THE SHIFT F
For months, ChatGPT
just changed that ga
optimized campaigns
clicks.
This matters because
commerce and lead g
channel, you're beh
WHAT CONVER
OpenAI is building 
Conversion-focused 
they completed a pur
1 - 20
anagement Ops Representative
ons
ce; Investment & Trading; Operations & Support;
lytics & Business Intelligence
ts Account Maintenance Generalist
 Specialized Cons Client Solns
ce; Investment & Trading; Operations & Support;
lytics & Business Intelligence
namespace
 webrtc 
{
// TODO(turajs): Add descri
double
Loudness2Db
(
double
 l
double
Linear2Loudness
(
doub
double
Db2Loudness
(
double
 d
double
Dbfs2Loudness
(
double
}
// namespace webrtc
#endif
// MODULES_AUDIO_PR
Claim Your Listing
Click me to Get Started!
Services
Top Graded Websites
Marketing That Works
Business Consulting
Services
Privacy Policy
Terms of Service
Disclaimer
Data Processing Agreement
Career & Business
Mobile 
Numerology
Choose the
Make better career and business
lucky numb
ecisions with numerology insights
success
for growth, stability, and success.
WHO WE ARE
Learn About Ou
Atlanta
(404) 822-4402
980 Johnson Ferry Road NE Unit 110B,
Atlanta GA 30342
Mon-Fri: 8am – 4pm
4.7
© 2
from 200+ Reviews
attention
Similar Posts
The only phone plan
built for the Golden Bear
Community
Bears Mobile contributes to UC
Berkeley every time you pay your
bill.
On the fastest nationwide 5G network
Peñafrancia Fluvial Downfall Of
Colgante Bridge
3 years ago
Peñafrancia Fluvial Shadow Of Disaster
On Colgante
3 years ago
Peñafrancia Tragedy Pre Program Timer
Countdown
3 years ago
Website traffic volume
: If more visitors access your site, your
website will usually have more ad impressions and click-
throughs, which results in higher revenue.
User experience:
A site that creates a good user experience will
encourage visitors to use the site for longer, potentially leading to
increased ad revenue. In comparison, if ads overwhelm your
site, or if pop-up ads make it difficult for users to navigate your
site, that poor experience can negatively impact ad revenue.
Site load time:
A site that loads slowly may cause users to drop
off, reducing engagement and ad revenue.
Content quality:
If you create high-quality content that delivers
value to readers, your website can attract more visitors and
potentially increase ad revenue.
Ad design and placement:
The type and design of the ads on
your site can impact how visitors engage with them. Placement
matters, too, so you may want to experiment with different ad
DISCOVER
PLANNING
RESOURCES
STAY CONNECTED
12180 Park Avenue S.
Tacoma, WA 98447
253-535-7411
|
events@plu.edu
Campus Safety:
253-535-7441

Task. Find every row above that contains the word "design", treating uppercase and lowercase as different, and copy each of those rows in full.

Answer section.
Ad design and placement:
The type and design of the ads on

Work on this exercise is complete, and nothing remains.